Des chiffres aussi très bavards sur ce que l’on imagine être la fonction et l’attitude de l’élu·e. « Un ouvrier ou un employé serait supposé ne défendre que ses intérêts de classe, un procès d’intention qu’on ne fera pas ou peu à un cadre, relève Martial Foucault. Or cette représentation faussée a un effet dans la culture et le travail parlementaire, qui ne peuvent pas complètement prendre le pouls de la société au sujet de laquelle ils vont devoir légiférer. »
Citant le fameux Maxime Gremetz, ouvrier-député de la Somme pendant trente ans, figure du Parti communiste français (PCF), Martial Foucault interroge aussi la « légitimité » que l’on accorderait ou non à des profils moins diplômés, moins argentés, découragés devant la barrière symbolique dressée devant la porte de l’Assemblée nationale. On se souvient aussi, en 2017, du qualificatif de « Bac -2 » accolé à Caroline Fiat, première aide-soignante à siéger parmi LFI, moquée ainsi par certains députés LREM.
« Maxime Gremetz a fait ses armes étape par étape dans le militantisme politique qui l’ont conduit à s’affranchir de sa condition pour être totalement légitime au Parlement, rappelle le chercheur. Si, plus proche de nous, on regarde les députés LREM qui sont arrivés en 2017, certes très diplômés, il leur manquait quelque chose, une sorte de savoir-faire politique, qu’ils ont payé cher. C’est aussi ce qui risque d’arriver aux élus RN, dont certains viennent à peine de s’encarter. »
L’Assemblée nationale n’a pas non plus beaucoup changé quant à l’âge des parlementaires qui la compose, avec un âge moyen de 49 ans, contre 48,7 en 2017, si l’on se base sur la date de leur élection. Ces données confirment néanmoins une tendance qui s’installe, faisant passer la moyenne des député·es sous la barre des 50 ans. Et c’est encore une fois du fait de l’arrivée massive de la gauche et de l’extrême droite sur les bancs, avec respectivement 45,9 et 46,4 ans de moyenne d’âge pour ses représentant·es. Pour LR et l’UDI, l’âge moyen se monte à 51,6 ans, suivis de près par Ensemble (50,3 ans). Au début de la mandature, 28,4 % des député·es ont moins de 40 ans, en progression de plus de 3 points par rapport à 2017 (25,3 %).
Ce relatif rajeunissement, comme en 2017, se retrouve aussi dans l’arrivée de 302 « primo-député·es » ce qui n’en fait pas pour autant des « novices » en politique, comme le rappelait le chercheur Étienne Ollion dans son ouvrage. Ces élu·es qui font leur premier pas dans l’arène nationale législative sortent le plus souvent des rangs de l’Union populaire-LFI, et du Rassemblement national, ces deux groupes ayant grossi considérablement, ainsi que chez EELV, qui n’avait pas de groupe du tout en 2017.

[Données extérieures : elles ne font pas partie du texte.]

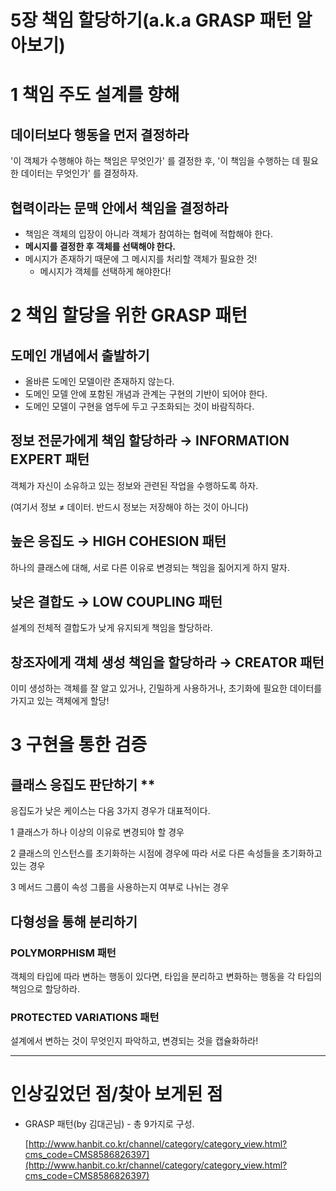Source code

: # 5장 책임 할당하기(a.k.a GRASP 패턴 알아보기)

# 1 책임 주도 설계를 향해

## 데이터보다 행동을 먼저 결정하라

'이 객체가 수행해야 하는 책임은 무엇인가' 를 결정한 후, '이 책임을 수행하는 데 필요한 데이터는 무엇인가' 를 결정하자.

## 협력이라는 문맥 안에서 책임을 결정하라

- 책임은 객체의 입장이 아니라 객체가 참여하는 협력에 적합해야 한다.
- **메시지를 결정한 후 객체를 선택해야 한다.**
- 메시지가 존재하기 때문에 그 메시지를 처리할 객체가 필요한 것!
    - 메시지가 객체를 선택하게 해야한다!

# 2 책임 할당을 위한 GRASP 패턴

## 도메인 개념에서 출발하기

- 올바른 도메인 모델이란 존재하지 않는다.
- 도메인 모델 안에 포함된 개념과 관계는 구현의 기반이 되어야 한다.
- 도메인 모델이 구현을 염두에 두고 구조화되는 것이 바람직하다.

## 정보 전문가에게 책임 할당하라 → INFORMATION EXPERT 패턴

객체가 자신이 소유하고 있는 정보와 관련된 작업을 수행하도록 하자.

(여기서 정보 ≠ 데이터. 반드시 정보는 저장해야 하는 것이 아니다)

## 높은 응집도 → HIGH COHESION 패턴

하나의 클래스에 대해, 서로 다른 이유로 변경되는 책임을 짊어지게 하지 말자.

## 낮은 결합도 → LOW COUPLING 패턴

설계의 전체적 결합도가 낮게 유지되게 책임을 할당하라.

## 창조자에게 객체 생성 책임을 할당하라 → CREATOR 패턴

이미 생성하는 객체를 잘 알고 있거나, 긴밀하게 사용하거나, 초기화에 필요한 데이터를 가지고 있는 객체에게 할당!

# 3 구현을 통한 검증

## 클래스 응집도 판단하기 **

응집도가 낮은 케이스는 다음 3가지 경우가 대표적이다.

1 클래스가 하나 이상의 이유로 변경되야 할 경우

2 클래스의 인스턴스를 초기화하는 시점에 경우에 따라 서로 다른 속성들을 초기화하고 있는 경우

3 메서드 그룹이 속성 그룹을 사용하는지 여부로 나뉘는 경우

## 다형성을 통해 분리하기

### POLYMORPHISM  패턴

객체의 타입에 따라 변하는 행동이 있다면, 타입을 분리하고 변화하는 행동을 각 타입의 책임으로 할당하라.

### PROTECTED VARIATIONS 패턴

설계에서 변하는 것이 무엇인지 파악하고, 변경되는 것을 캡슐화하라!

---

# 인상깊었던 점/찾아 보게된 점

- GRASP 패턴(by 김대곤님) - 총 9가지로 구성.

    [http://www.hanbit.co.kr/channel/category/category_view.html?cms_code=CMS8586826397](http://www.hanbit.co.kr/channel/category/category_view.html?cms_code=CMS8586826397)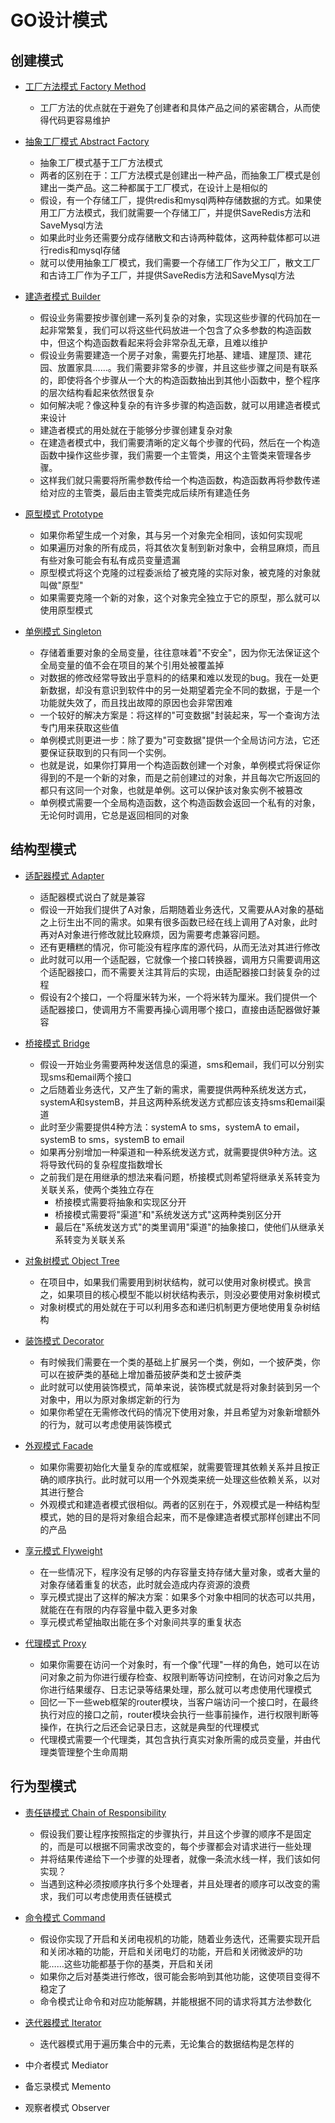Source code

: # GO设计模式

## 创建模式

- [工厂方法模式 Factory Method](https://github.com/a330202207/go-design-pattern/blob/main/factorymethod.go)
  - 工厂方法的优点就在于避免了创建者和具体产品之间的紧密耦合，从而使得代码更容易维护
- [抽象工厂模式 Abstract Factory](https://github.com/a330202207/go-design-pattern/blob/main/abstractfactory.go)
  - 抽象工厂模式基于工厂方法模式
  - 两者的区别在于：工厂方法模式是创建出一种产品，而抽象工厂模式是创建出一类产品。这二种都属于工厂模式，在设计上是相似的
  - 假设，有一个存储工厂，提供redis和mysql两种存储数据的方式。如果使用工厂方法模式，我们就需要一个存储工厂，并提供SaveRedis方法和SaveMysql方法
  - 如果此时业务还需要分成存储散文和古诗两种载体，这两种载体都可以进行redis和mysql存储
  - 就可以使用抽象工厂模式，我们需要一个存储工厂作为父工厂，散文工厂和古诗工厂作为子工厂，并提供SaveRedis方法和SaveMysql方法
  
- [建造者模式 Builder](https://github.com/a330202207/go-design-pattern/blob/main/builder.go)
  - 假设业务需要按步骤创建一系列复杂的对象，实现这些步骤的代码加在一起非常繁复，我们可以将这些代码放进一个包含了众多参数的构造函数中，但这个构造函数看起来将会非常杂乱无章，且难以维护
  - 假设业务需要建造一个房子对象，需要先打地基、建墙、建屋顶、建花园、放置家具……。我们需要非常多的步骤，并且这些步骤之间是有联系的，即使将各个步骤从一个大的构造函数抽出到其他小函数中，整个程序的层次结构看起来依然很复杂
  - 如何解决呢？像这种复杂的有许多步骤的构造函数，就可以用建造者模式来设计
  - 建造者模式的用处就在于能够分步骤创建复杂对象
  - 在建造者模式中，我们需要清晰的定义每个步骤的代码，然后在一个构造函数中操作这些步骤，我们需要一个主管类，用这个主管类来管理各步骤。
  - 这样我们就只需要将所需参数传给一个构造函数，构造函数再将参数传递给对应的主管类，最后由主管类完成后续所有建造任务
  
- [原型模式 Prototype](https://github.com/a330202207/go-design-pattern/blob/main/prototype.go)
  - 如果你希望生成一个对象，其与另一个对象完全相同，该如何实现呢
  - 如果遍历对象的所有成员，将其依次复制到新对象中，会稍显麻烦，而且有些对象可能会有私有成员变量遗漏
  - 原型模式将这个克隆的过程委派给了被克隆的实际对象，被克隆的对象就叫做"原型"
  - 如果需要克隆一个新的对象，这个对象完全独立于它的原型，那么就可以使用原型模式
  
- [单例模式 Singleton](https://github.com/a330202207/go-design-pattern/blob/main/singleton.go)
  - 存储着重要对象的全局变量，往往意味着"不安全"，因为你无法保证这个全局变量的值不会在项目的某个引用处被覆盖掉
  - 对数据的修改经常导致出乎意料的的结果和难以发现的bug。我在一处更新数据，却没有意识到软件中的另一处期望着完全不同的数据，于是一个功能就失效了，而且找出故障的原因也会非常困难
  - 一个较好的解决方案是：将这样的"可变数据"封装起来，写一个查询方法专门用来获取这些值
  - 单例模式则更进一步：除了要为"可变数据"提供一个全局访问方法，它还要保证获取到的只有同一个实例。
  - 也就是说，如果你打算用一个构造函数创建一个对象，单例模式将保证你得到的不是一个新的对象，而是之前创建过的对象，并且每次它所返回的都只有这同一个对象，也就是单例。这可以保护该对象实例不被篡改
  - 单例模式需要一个全局构造函数，这个构造函数会返回一个私有的对象，无论何时调用，它总是返回相同的对象

## 结构型模式

- [适配器模式 Adapter](https://github.com/a330202207/go-design-pattern/blob/main/adapter.go)
    - 适配器模式说白了就是兼容
    - 假设一开始我们提供了A对象，后期随着业务迭代，又需要从A对象的基础之上衍生出不同的需求。如果有很多函数已经在线上调用了A对象，此时再对A对象进行修改就比较麻烦，因为需要考虑兼容问题。
    - 还有更糟糕的情况，你可能没有程序库的源代码，从而无法对其进行修改
    - 此时就可以用一个适配器，它就像一个接口转换器，调用方只需要调用这个适配器接口，而不需要关注其背后的实现，由适配器接口封装复杂的过程
    - 假设有2个接口，一个将厘米转为米，一个将米转为厘米。我们提供一个适配器接口，使调用方不需要再操心调用哪个接口，直接由适配器做好兼容
  
- [桥接模式 Bridge](https://github.com/a330202207/go-design-pattern/blob/main/bridge.go)
    - 假设一开始业务需要两种发送信息的渠道，sms和email，我们可以分别实现sms和email两个接口
    - 之后随着业务迭代，又产生了新的需求，需要提供两种系统发送方式，systemA和systemB，并且这两种系统发送方式都应该支持sms和email渠道
    - 此时至少需要提供4种方法：systemA to sms，systemA to email，systemB to sms，systemB to email
    - 如果再分别增加一种渠道和一种系统发送方式，就需要提供9种方法。这将导致代码的复杂程度指数增长
    - 之前我们是在用继承的想法来看问题，桥接模式则希望将继承关系转变为关联关系，使两个类独立存在
        - 桥接模式需要将抽象和实现区分开
        - 桥接模式需要将"渠道"和"系统发送方式"这两种类别区分开
        - 最后在"系统发送方式"的类里调用"渠道"的抽象接口，使他们从继承关系转变为关联关系
    
- [对象树模式 Object Tree](https://github.com/a330202207/go-design-pattern/blob/main/objectTree.go)
    - 在项目中，如果我们需要用到树状结构，就可以使用对象树模式。换言之，如果项目的核心模型不能以树状结构表示，则没必要使用对象树模式
    - 对象树模式的用处就在于可以利用多态和递归机制更方便地使用复杂树结构
  
- [装饰模式 Decorator](https://github.com/a330202207/go-design-pattern/blob/main/decorator.go)
    - 有时候我们需要在一个类的基础上扩展另一个类，例如，一个披萨类，你可以在披萨类的基础上增加番茄披萨类和芝士披萨类
    - 此时就可以使用装饰模式，简单来说，装饰模式就是将对象封装到另一个对象中，用以为原对象绑定新的行为
    - 如果你希望在无需修改代码的情况下使用对象，并且希望为对象新增额外的行为，就可以考虑使用装饰模式

- [外观模式 Facade](https://github.com/a330202207/go-design-pattern/blob/main/facade.go)
    - 如果你需要初始化大量复杂的库或框架，就需要管理其依赖关系并且按正确的顺序执行。此时就可以用一个外观类来统一处理这些依赖关系，以对其进行整合
    - 外观模式和建造者模式很相似。两者的区别在于，外观模式是一种结构型模式，她的目的是将对象组合起来，而不是像建造者模式那样创建出不同的产品
  
- [享元模式 Flyweight](https://github.com/a330202207/go-design-pattern/blob/main/flyweight.go)
  - 在一些情况下，程序没有足够的内存容量支持存储大量对象，或者大量的对象存储着重复的状态，此时就会造成内存资源的浪费
  - 享元模式提出了这样的解决方案：如果多个对象中相同的状态可以共用，就能在在有限的内存容量中载入更多对象
  - 享元模式希望抽取出能在多个对象间共享的重复状态
  
- [代理模式 Proxy](https://github.com/a330202207/go-design-pattern/blob/main/proxy.go)
  - 如果你需要在访问一个对象时，有一个像"代理"一样的角色，她可以在访问对象之前为你进行缓存检查、权限判断等访问控制，在访问对象之后为你进行结果缓存、日志记录等结果处理，那么就可以考虑使用代理模式
  - 回忆一下一些web框架的router模块，当客户端访问一个接口时，在最终执行对应的接口之前，router模块会执行一些事前操作，进行权限判断等操作，在执行之后还会记录日志，这就是典型的代理模式
  - 代理模式需要一个代理类，其包含执行真实对象所需的成员变量，并由代理类管理整个生命周期

## 行为型模式

- [责任链模式 Chain of Responsibility](https://github.com/a330202207/go-design-pattern/blob/main/chainofresponsibility.go)
  - 假设我们要让程序按照指定的步骤执行，并且这个步骤的顺序不是固定的，而是可以根据不同需求改变的，每个步骤都会对请求进行一些处理
  - 并将结果传递给下一个步骤的处理者，就像一条流水线一样，我们该如何实现？
  - 当遇到这种必须按顺序执行多个处理者，并且处理者的顺序可以改变的需求，我们可以考虑使用责任链模式
  
- [命令模式 Command](https://github.com/a330202207/go-design-pattern/blob/main/command.go)
  - 假设你实现了开启和关闭电视机的功能，随着业务迭代，还需要实现开启和关闭冰箱的功能，开启和关闭电灯的功能，开启和关闭微波炉的功能……这些功能都基于你的基类，开启和关闭
  - 如果你之后对基类进行修改，很可能会影响到其他功能，这使项目变得不稳定了
  - 命令模式让命令和对应功能解耦，并能根据不同的请求将其方法参数化
  
- [迭代器模式 Iterator](https://github.com/a330202207/go-design-pattern/blob/main/iterator.go)
  - 迭代器模式用于遍历集合中的元素，无论集合的数据结构是怎样的
  
- 中介者模式 Mediator
- 备忘录模式 Memento
- 观察者模式 Observer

Chez Renaissance, seules cinquante nouvelles têtes apparaissent en 2022, un chiffre qui baisse considérablement par rapport à 2017, en raison de la logique qui veut que l’on réinvestisse le plus souvent les sortant·es. Les législatives 2022 marquent ainsi le retour des profils politiques plus traditionnels (ministres, élus locaux, collaborateurs parlementaires) au sein du groupe présidentiel. Le parti d’Emmanuel Macron, que ce soit sur la parité ou les CV, se « normalise » donc nettement. Au détriment du renouvellement.